Feeling a bit emotional at those simple words, Argrave looked deeper into the room then cast another spell of light. The ball danced into the room, slowly illuminating what looked to be a statue of a man hunched against the wall. It wasn’t a statue, though—it was a corpse, preserved in time.

Argrave and Anneliese walked to this corpse together. She knelt down, looking to him. He gave her a nod, and she touched the flesh. Argrave could see that it was hard to the touch, like stone. He spotted something else on the floor and touched her shoulder.

“There. See that cube?” he pointed.

She looked around, lost. It was difficult to distinguish objects from one another because of the absoluteness of the black color. Eventually, she felt around until her fingers brushed it and picked it up decisively. The cube looked strange in contrast with the gray leather gloves she wore, like it wasn’t real at all.

“Should be an indent in the—”

A click interrupted Argrave, then the cube made a horrible screeching noise. The royal knights all scrambled, panicked, yet the noise settled into a dim hum.

“I don’t know if this will work,” the cube sounded out—a recording of some sort. “The dwarves gave this to me near a century ago, long before the advent of the thousand-eyed demon drove them deeper beneath the earth. Meant for… music, I think. I can’t remember. But I can’t move anymore, and I long ago ran out of space to write… so, all I can do is try.”

“He recorded his voice,” Anneliese looked to Argrave. “How is that possible?”

Argrave said nothing. In the game, the player merely used the item and got a quest—he’d never recalled hearing a voice.

“My name is Llewellen.
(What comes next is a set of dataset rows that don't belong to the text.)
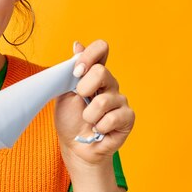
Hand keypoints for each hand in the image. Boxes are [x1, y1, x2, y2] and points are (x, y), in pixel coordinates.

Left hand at [55, 40, 134, 165]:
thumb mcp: (63, 93)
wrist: (75, 146)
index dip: (89, 56)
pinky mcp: (128, 117)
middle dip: (84, 89)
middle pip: (101, 72)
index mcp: (93, 73)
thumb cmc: (69, 119)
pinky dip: (99, 127)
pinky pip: (112, 118)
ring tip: (88, 121)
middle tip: (80, 100)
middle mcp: (109, 83)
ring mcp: (120, 100)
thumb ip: (71, 71)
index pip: (100, 49)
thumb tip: (77, 44)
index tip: (76, 71)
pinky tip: (99, 130)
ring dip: (88, 115)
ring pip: (104, 100)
I had a terribly low affinity for magic my entire life. It took me ten years to reach D-rank spells, and the ranks after… far too long,” the man said, that fact still bitter in his voice despite the time that must have elapsed. “My method of A-rank ascension was meant to alleviate that fact, give me access to limitless magic that I lacked all of my life. I have succeeded in this. But people have limits for a reason, and even now the boundless magic pouring within me kills me slowly. The only way I have sustained my life whatsoever is by projecting some measure of magic into the earth around me. I came here to avoid corrupting the entire realm with magic.”

Anneliese sat down on the ground, listening to the device as though enthralled.

“I hope to leave behind a modified version of this method… for the dwarves, perhaps, should they ever reclaim this city. If not, for whomever should stumble upon me… no, my body. Hah… the person might not even be a mage…” There was a long pause, and Argrave could practically hear this Llewellen accepting his death once again.

“You will need to remedy the mistakes that I made. It will not be a simple task. But if you can… you can take what is not yours. You can harness the magic of the living. You can turn the attacks of your foes into your strength. You can circumvent the cycle of magic, become the first among equals. And so long as you never tap into the force I have… you can avoid my fate.”